▶ **WRITTEN INSTRUCTION**:
In the article below on Abdul Bari, what did the notebook seized by police contain?

▶ **SUPPLIED PASSAGE**:
Afghan Prison Blues

Abdul Bari is looking forward to springtime, when fighting will resume in eastern Afghanistan's Ghazni province. The Taliban field officer is in line for a possible promotion to succeed his commander, Mullah Momin Ahmed, who was killed in action late last year. Until the snows melt, though, Bari is quietly enjoying his freedom. "Thank God and my cousin," Bari told NEWSWEEK last week at his winter quarters on the Pakistani border. "Without them I'd be dead or spending many years in prison."

Bari was arrested on terrorism charges a little more than a year ago, when police caught him visiting relatives in Kabul. He ditched his mobile phone—filled with Taliban contacts—by passing it to his cousin, a woman in her 20s, but the cops seized a notebook containing his scribbled will. That evening the city's deputy police chief paraded Bari in handcuffs on television and called him the leader of a squad of suicide bombers that had infiltrated the capital. "Not true!" Bari shouted. But the officer had "proof" that Bari was on a suicide mission: the will in the notebook. The next day Bari was handed over to the government's draconian National Directorate of Security.

▶ **EXCERPTED RECORDS**:
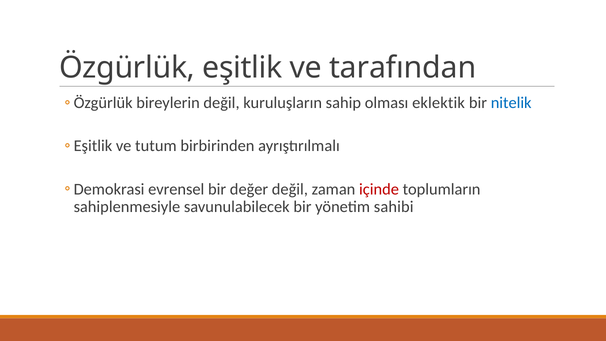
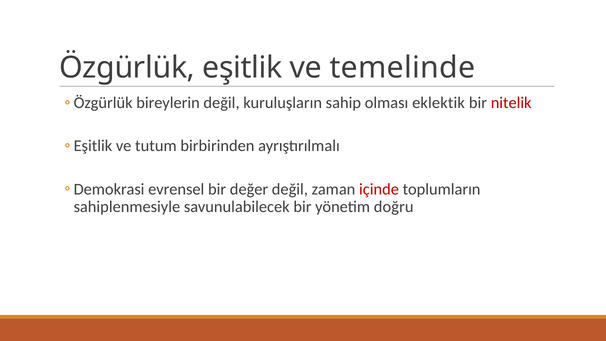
tarafından: tarafından -> temelinde
nitelik colour: blue -> red
sahibi: sahibi -> doğru
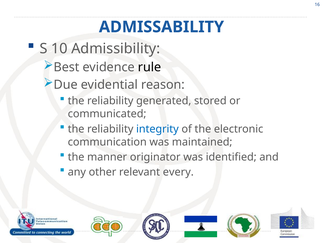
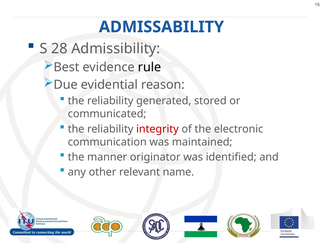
10: 10 -> 28
integrity colour: blue -> red
every: every -> name
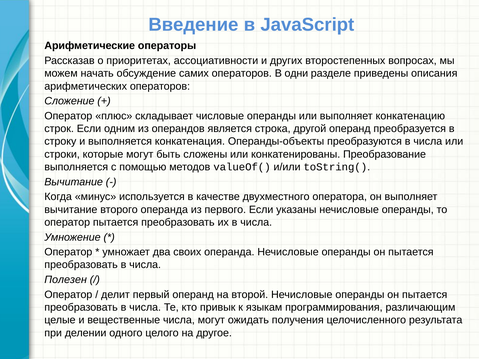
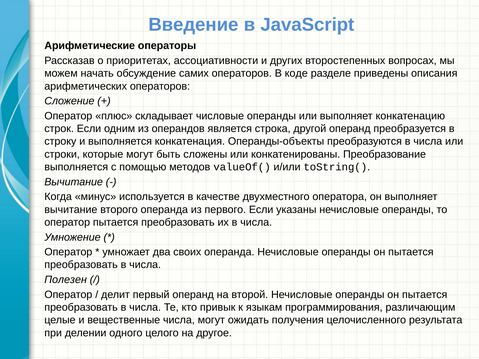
одни: одни -> коде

▶ **SOLUTION FOR THIS TASK**:
His scribbled will.